### ASSIGNED TASK
Among the lines of the material below, how many carry the word "Testing"? Only the number is wanted.

┌──

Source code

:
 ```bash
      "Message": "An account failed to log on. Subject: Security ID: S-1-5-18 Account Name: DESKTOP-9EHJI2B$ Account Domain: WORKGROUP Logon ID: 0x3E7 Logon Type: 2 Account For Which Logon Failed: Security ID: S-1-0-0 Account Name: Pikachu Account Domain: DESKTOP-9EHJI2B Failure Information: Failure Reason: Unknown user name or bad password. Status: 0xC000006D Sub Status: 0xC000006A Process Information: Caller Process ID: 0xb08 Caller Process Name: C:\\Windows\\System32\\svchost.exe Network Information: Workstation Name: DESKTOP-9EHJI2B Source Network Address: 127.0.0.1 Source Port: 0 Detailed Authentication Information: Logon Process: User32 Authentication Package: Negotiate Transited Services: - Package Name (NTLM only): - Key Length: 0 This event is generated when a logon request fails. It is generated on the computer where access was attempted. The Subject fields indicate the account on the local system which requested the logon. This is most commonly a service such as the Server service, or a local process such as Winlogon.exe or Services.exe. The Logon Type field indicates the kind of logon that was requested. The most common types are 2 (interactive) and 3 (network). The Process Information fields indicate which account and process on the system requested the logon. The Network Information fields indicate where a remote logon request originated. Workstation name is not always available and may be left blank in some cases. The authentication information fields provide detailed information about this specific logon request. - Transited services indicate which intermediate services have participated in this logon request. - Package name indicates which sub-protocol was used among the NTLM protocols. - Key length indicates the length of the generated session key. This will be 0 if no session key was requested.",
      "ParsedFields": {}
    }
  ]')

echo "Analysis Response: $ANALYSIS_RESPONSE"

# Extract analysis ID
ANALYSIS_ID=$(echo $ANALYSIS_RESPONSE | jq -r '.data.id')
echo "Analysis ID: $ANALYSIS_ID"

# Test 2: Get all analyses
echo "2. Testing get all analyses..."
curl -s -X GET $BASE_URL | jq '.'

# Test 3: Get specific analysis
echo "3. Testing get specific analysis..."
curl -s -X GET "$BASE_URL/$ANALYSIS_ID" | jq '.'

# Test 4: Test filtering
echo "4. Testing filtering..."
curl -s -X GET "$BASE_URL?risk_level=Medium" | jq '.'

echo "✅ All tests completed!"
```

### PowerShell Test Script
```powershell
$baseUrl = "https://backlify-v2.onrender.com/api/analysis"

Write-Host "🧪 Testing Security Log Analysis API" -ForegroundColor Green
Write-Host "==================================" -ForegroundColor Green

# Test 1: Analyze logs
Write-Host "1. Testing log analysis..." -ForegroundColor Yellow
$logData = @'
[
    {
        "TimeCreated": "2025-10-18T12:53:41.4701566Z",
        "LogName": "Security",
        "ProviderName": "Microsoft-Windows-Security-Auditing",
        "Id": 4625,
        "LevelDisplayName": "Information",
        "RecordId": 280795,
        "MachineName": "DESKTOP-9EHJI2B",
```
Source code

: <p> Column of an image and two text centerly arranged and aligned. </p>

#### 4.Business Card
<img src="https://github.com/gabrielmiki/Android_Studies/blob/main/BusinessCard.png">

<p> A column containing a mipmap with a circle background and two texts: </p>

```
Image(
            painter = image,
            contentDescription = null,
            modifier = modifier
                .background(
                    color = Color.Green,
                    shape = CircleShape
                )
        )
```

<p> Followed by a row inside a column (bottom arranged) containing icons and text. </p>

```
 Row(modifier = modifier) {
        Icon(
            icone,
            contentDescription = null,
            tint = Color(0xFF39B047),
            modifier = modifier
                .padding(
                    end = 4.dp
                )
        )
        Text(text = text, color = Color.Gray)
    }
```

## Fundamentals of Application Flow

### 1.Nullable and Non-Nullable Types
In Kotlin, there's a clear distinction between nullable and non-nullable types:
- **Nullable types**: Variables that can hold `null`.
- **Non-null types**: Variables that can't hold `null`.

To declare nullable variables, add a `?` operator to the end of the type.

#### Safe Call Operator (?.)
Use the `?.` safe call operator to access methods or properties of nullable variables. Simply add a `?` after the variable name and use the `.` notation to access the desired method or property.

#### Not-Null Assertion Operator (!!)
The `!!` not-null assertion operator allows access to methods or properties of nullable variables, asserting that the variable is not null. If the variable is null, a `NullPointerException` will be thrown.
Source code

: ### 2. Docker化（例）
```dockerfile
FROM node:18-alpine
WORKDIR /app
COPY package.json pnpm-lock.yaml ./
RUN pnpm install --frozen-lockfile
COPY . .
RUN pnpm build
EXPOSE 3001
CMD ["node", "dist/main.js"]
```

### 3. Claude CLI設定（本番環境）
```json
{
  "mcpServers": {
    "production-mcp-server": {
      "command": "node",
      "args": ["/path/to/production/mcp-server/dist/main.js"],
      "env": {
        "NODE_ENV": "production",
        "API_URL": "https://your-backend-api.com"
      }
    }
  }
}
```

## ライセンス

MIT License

└──

### RESULT
5